Certaines idées semblent difficiles à déloger. Celle qui voudrait que nos smartphones nous écoutent en secret pour nous afficher des publicités ciblées est particulièrement coriace. Elle est née, comme souvent, d’un constat indémontrable : un jour, quelqu’un a eu une discussion sur la chemise qu’il porterait à un mariage avec une autre personne et quelques heures après, la publicité sur le web lui montrait des chemises. Raccourci : le smartphone a écouté en secret la discussion.
Et si il semblait évident pour beaucoup que ce n’était pas le cas, il était difficile jusqu’à aujourd’hui d’avoir une preuve suffisamment étayée pour appuyer ce propos. Aujourd’hui, grâce aux travaux de Elleen Pan, Jingjing Ren, Martina Lindorfer, Christo Wilson et David Choffnes, chercheurs en sciences de l’informatique à la Northeastern University de Boston, les choses ont changé. L’équipe a en effet conduit une expérimentation d’un an sur les 17 000 applications les plus populaires sur Android pour déterminer si elles accédaient en secret au micro sous certaines conditions. 8 000 de ces applications utilisent en plus des outils de Facebook, réseau social qu’on accuse le plus souvent d’utiliser le micro des smartphones pour écouter les gens.
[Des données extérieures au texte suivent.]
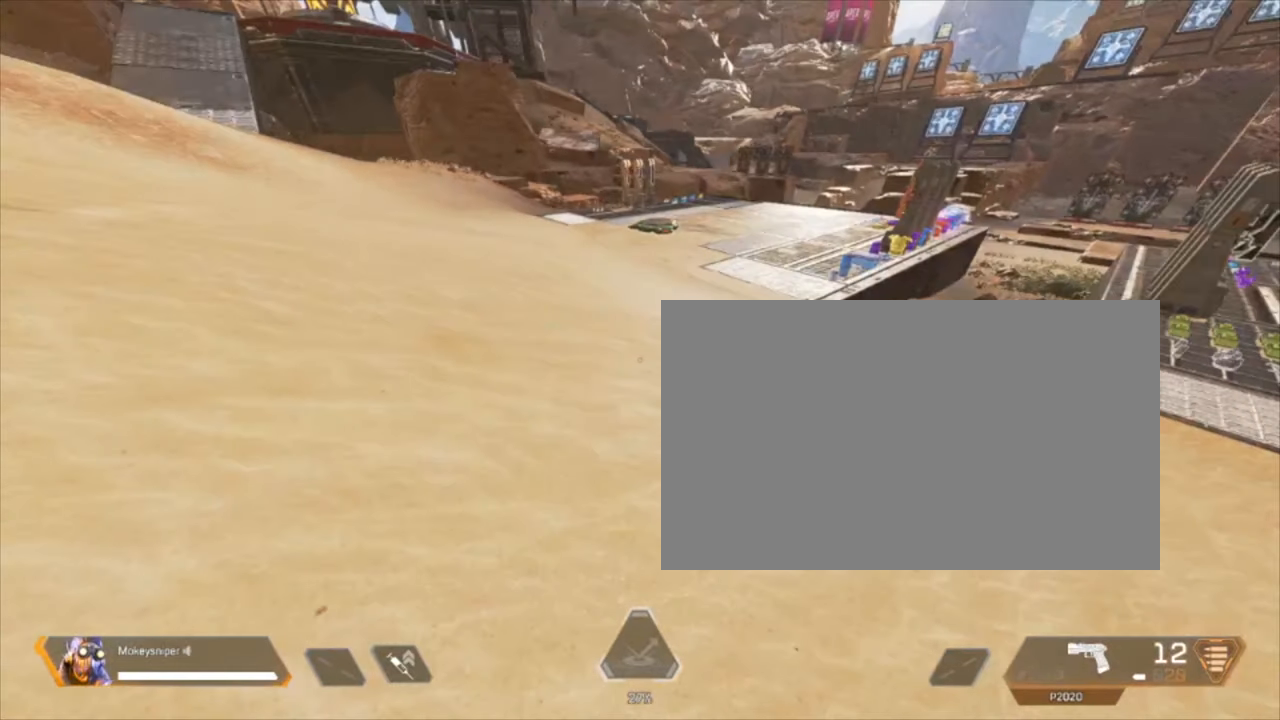
{"keys": ["crouch"], "events": []}
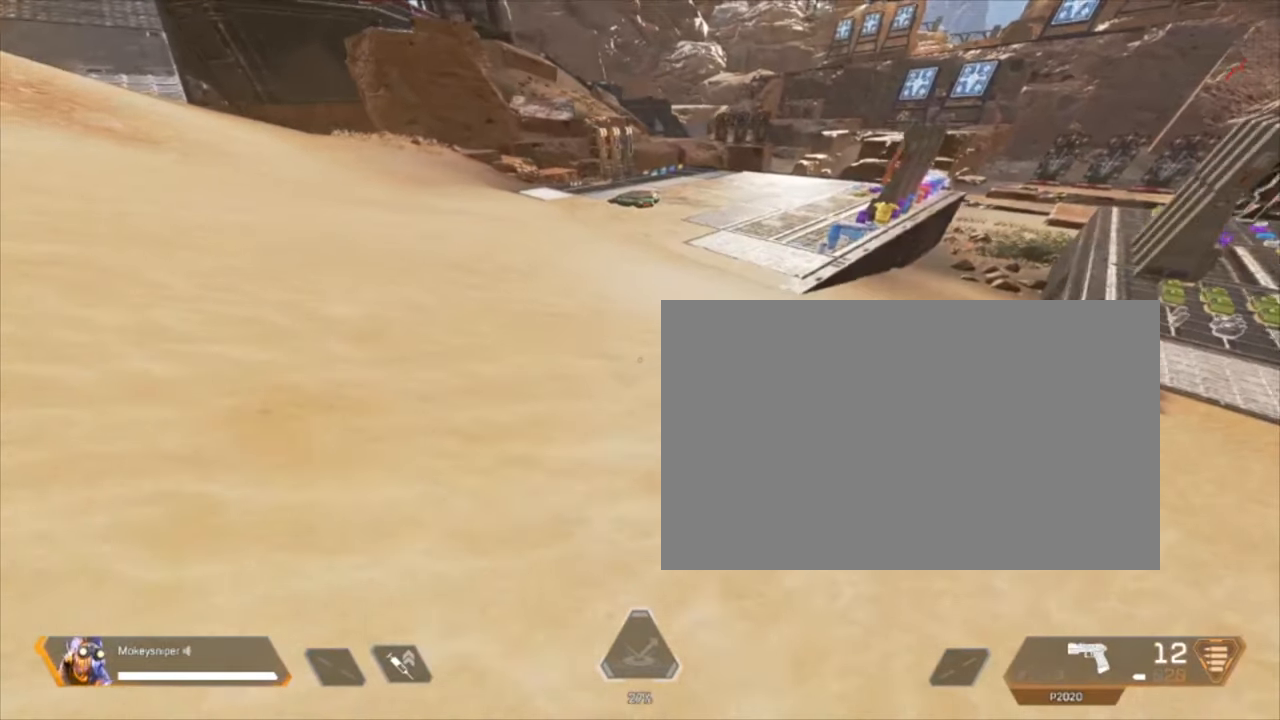
{"keys": ["crouch"], "events": []}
Résultat : absolument rien ne permet de dire que du son est enregistré, analysé et envoyé à un tiers. Le groupe de recherche n’a trouvé aucune preuve qu’une telle opération avait lieu. Et pourtant, sur les 17 000 applications, 9 000 demandaient l’autorisation d’utiliser le micro et la caméra des utilisateurs (pour des raisons de fonctionnalités liées à l’application). L’expérience mise en place utilisait un programme conçu pour l’occasion qui mimait un usage courant d’un smartphone, sur dix appareils différents. En bout de chaîne, un logiciel analysait tout ce qui se passait sur les smartphones et tous les paquets envoyés sur Internet. Et après analyse, le groupe n’a rien trouvé qui pourrait correspondre à un envoi de données audio ou de données extraites depuis un enregistrement du micro.
Dans le cadre de l’expérience, rien ne permet de dire que le micro d’un smartphone écoute l’utilisateur en secret
Par souci d’exactitude, les limites de l’expérience ont été posées par l’équipe qui, doute et rigueur scientifique obligent, ne dira jamais que cela ne peut pas arriver. Dans les conditions expérimentales qui manquent d’humanité (c’est un programme qui a joué à l’humain), ce n’est pas le cas. Peut-être que le programme a pu manquer de déclencher certaines actions qui génèrent un enregistrement ? Ces questionnements sont sains pour garder un esprit critique fort nécessaire, mais ne viennent pas troubler, pour l’heure, les résultats du laboratoire.
Ces travaux seront présentés à la fin du mois à Barcelone lors du PET Symposium.